Sul piede di guerra anche l’ex estremista nero, Massimo Carminati: «Solo chiacchiere da bar» - ha attaccato Carminati – in relazione all’esistenza del cosiddetto ‘mondo di mezzo’. E preannuncia lo scontro: «Non è una novità che ero in guerra: sono l’unico al 41bis in attesa di giudizio». Parole forti, di sfida, direttamente dal carcere di Parma, presso il quale è detenuto in regime di isolamento dal dicembre 2014. Carminati ha poi chiarito il proprio ‘personale’ concetto del mondo di mezzo: «Era una sciocchezza, ne dico centinaia al giorno. Faccio un esempio: un personaggio noto della politica o del mondo dello spettacolo, che volesse acquistare cocaina, non può farlo in maniera trasparente, preferisce servirsi piuttosto di un intermediario che va a comprarla droga per suo conto e che viene pagato per il suo servizio. Ecco, quello è il Mondo di mezzo di cui parlavo».

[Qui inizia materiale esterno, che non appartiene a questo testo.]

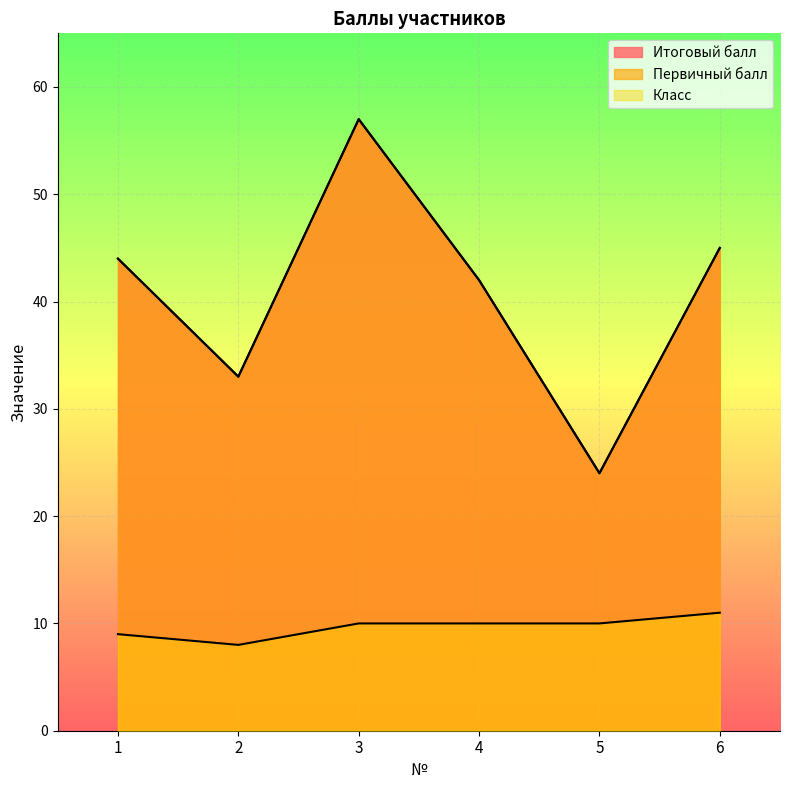

True or false: Первичный балл and Итоговый балл intersect in this chart.

False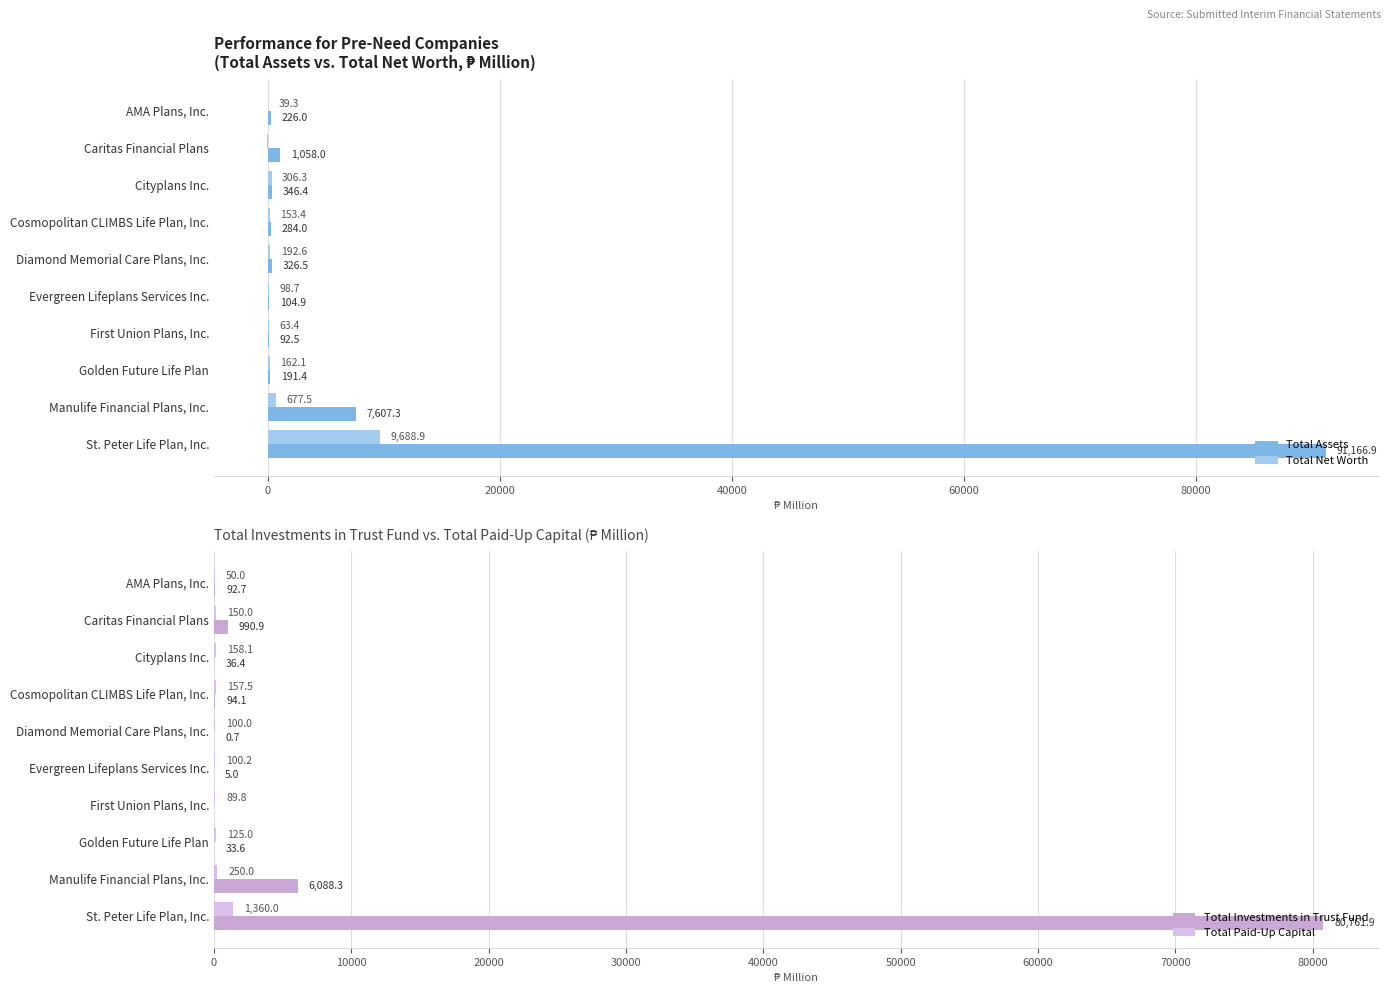

What are all the series names shown in the legend?

Total Assets, Total Net Worth, Total Investments in Trust Fund, Total Paid-Up Capital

Gli accusati (al netto delle fresche condanne) smentiscono dunque la ricostruzione della Procura, quasi totalmente confermata dal giudizio di primo grado. Si tratta tuttavia solo del primo atto, al termine di una inchiesta durata 30 mesi e che ha portato a 41 condanne, pari ad oltre 250 anni di carcere, e 5 assolti. Una inchiesta estenuante, giunta oggi ad un primo punto d’arrivo.

Tutte le condanne: Claudio Bolla (6 anni), Stefano Bravo (4 anni e 6 mesi), Riccardo Brugia (11 anni), Emanuela Bugitti (6 anni), Salvatore Buzzi (19 anni), Claudio Caldarelli (10 anni), Matteo Calvio (9 anni), Massimo Carminati (20 anni), Nadia Cerrito (5 anni), Pierina Chiaravalle (2 anni e 8 mesi), Mario Cola (5 anni), Sandro Coltellacci (7 anni), Mirko Coratti (6 anni), Giovanni De Carlo (2 anni e mezzo), Paolo Di Ninno (12 anni), Antonio Esposito (5 anni), Franco Figurelli (5 anni), Agostino Gaglianone (6 anni e mezzo), Alessandra Garrone (13 anni e mezzo), Luca Gramazio (11 anni), Carlo Maria Guarany (5 anni), Cristiano Guarnera (4 anni), Giuseppe Ietto (4 anni), Giovanni Lacopo (6 anni), Roberto Lacopo (8 anni), Guido Magrini (5 anni), Sergio Menichelli (5 anni), Michele Nacamulli (5 anni), Luca Odevaine (6 anni e 6 mesi, che diventano 8 in continuazione con due precedenti patteggiamenti), Franco Panzironi (10 anni), Pier Paolo Pedetti (7 anni), Marco Placidi (5 anni), Carlo Pucci (6 anni), Daniele Pulcini (1 anno), Mario Schina (5 anni e mezzo), Angelo Scozzafava (5 anni), Andrea Tassone (5 anni), Fabrizio Franco Testa (12 anni), Giordano Tredicine (3 anni), Claudio Turella (9 anni), Tiziano Zuccolo (3 anni e mezzo). Assolti Giovanni Fiscon, Giuseppe Mogliani, Fabio Stefoni, Rocco Rotolo e Salvatore Ruggiero.